Geometric, energetic, and bonding properties of neutral and charged copper-doped silicon clusters

The geometric, energetic, and bonding properties of CuSin (n=4, 6, 8, 10, and 12) clusters in neutral and charged states are studied systematically using a hybrid density functional method (B3LYP). The Si-n frameworks in most isomers of CuSin are found to adopt the geometries of the ground-state or low-lying isomers of Si-n or Sin+1, with Cu at various substitutional or adsorption sites. Several cagelike structures with Cu at the center site are found for CuSi10 and CuSi12. A hexagonal double-chair structure with Cu at the center, which bears a similarity to the structure of a regular hexagonal prism recently reported for WSi12+ [H. Hiura , Phys.
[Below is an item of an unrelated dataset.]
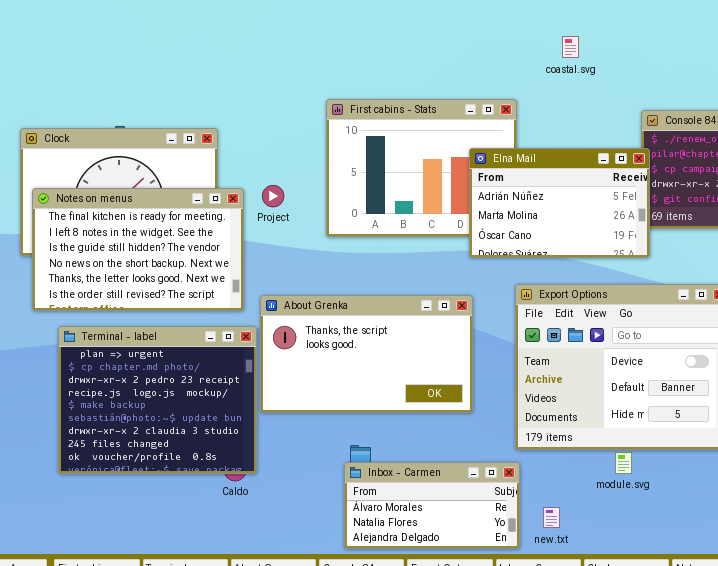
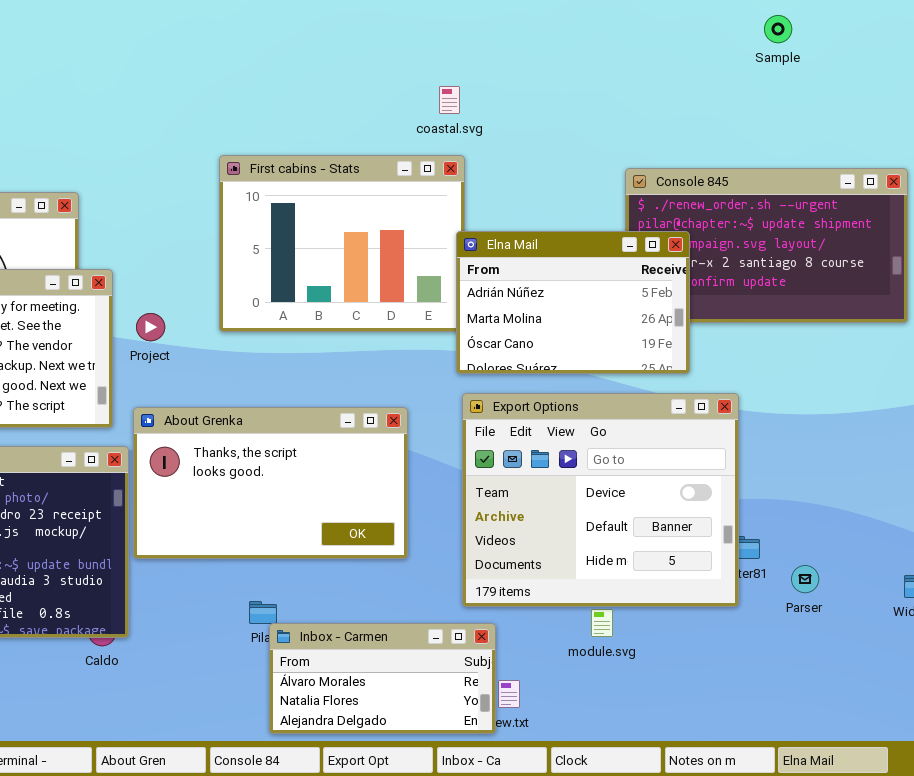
coastal.svg: [562,36,579,58] -> [439,86,460,114], moved
Elna Mail: [469,148,650,258] -> [456,231,690,374], moved
Project: [262,185,284,207] -> [136,313,165,341], moved
Inbox - Carmen: [344,462,520,549] -> [269,623,496,734], moved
Rev. Lett. 86, 1733 (2001)], is identified as the best candidate for the ground state of CuSi12. The Cu-Si bond in CuSin is strong for the substitutional and the center-site structures, but weak for the adsorption structures where charge transfer and resulting ionic interaction is found to play a more important role. The Cu atom reveals a similar bonding character to the replaced Si atom in the substitutional structures except for CuSi12, where the Cu atom both in the substitutional and in the center-site structures is found to form multicenter bonds with as many as nine (substitutional) to 12 (center-site) Si atoms. Various energetic properties, including binding and dissociation energies, ionization potentials, electron affinities, and vertical detachment energies are reported for CuSin.